Piotr Ilyich Tchaikovsky (1840-1893) :: Serenade for Strings
Bach “Why don’t you love Mozart? With regard to him we clearly disagree with one another, my dear friend. I not only love Mozart—I worship him,” Tchaikovsky wrote in a letter from March 1878, gently reproving his patron, confidant, and friend, Nadezhada von Meck. In an era predating recording devices, the only way to hear, or become familiar with works of a composer was to either attend concerts where the music was being performed, or be wealthy enough to hire people to play it for you at home. So, to broaden public knowledge of his idol, in 1887 Tchaikovsky re-arranged four of Mozart’s pieces into the Suite No. 4 in G Major, Op. 61, “Mozartiana.” The Serenade for Strings, written seven years earlier, was also meant to be reflective of Mozart whom Tchaikovsky thought was “devoid of self-satisfaction and boastfulness…a genius whose childlike innocence, gentleness of spirit…are scarcely of this earth.”

Even if Mozart is at its heart, the Serenade for Strings is quintessential Tchaikovsky, distilled and refined. Here he leaves aside exaggerated thematic statements, ostentatious virtuosity, and foreboding dread in favor of incandescent melody. Like a sunbeam through panes of ancient cathedral glass, the opening chords emit into the silence. The four movements unfurl one by one, take the listener on a sublime journey through various harmonic landscapes and shifting qualities of feeling. If the work feels like a resolute proclamation (or even celebration of) beauty, there’s a reason. Tchaikovsky wrote the Serenade concurrent with the 1812 Overture, a work for which he had little to no sentiment. In another letter to von Meck he wrote, “The Overture will be very loud, noisy, but I wrote it without any warm feelings of love and so it will probably be of no artistic worth. But the Serenade, on the contrary, I wrote from inner compulsion. This is a piece from the heart and so, I venture to say, it does not lack artistic worth.”

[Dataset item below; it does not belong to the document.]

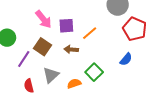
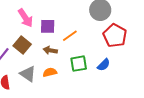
green square: (94, 72) -> (79, 64), moved, turned 30
gray triangle: (51, 75) -> (28, 74), turned -48
orange semicircle: (74, 84) -> (50, 72), moved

Somewhere between string quartet and symphony, the Serenade for Strings begins with descending tutti chords, commencing what will be a relationship between gravity and weightlessness through the constantly ascending and descending lines heard over the course of the first three movements. The effect is a work that seems to actually breath, to be alive and feel along with us; harmony implying movement—which is perhaps why George Balanchine was inspired to use the music in his ballet, Serenade. The charming Valse of the second movement glimmers all the more contrasted with the wistfulness of the Élégie (that seems to foreshadow the Grand Pas de Deux of the Nutcracker, some 10 years later). Then we arrive at the Finale, hovering like an autumn leaf fluttering midair before being carried away in an upward breeze—or, in this case, a whirlwind of Russian folk melodies, which are abruptly interrupted with the return of the opening tutti chords in the last moments.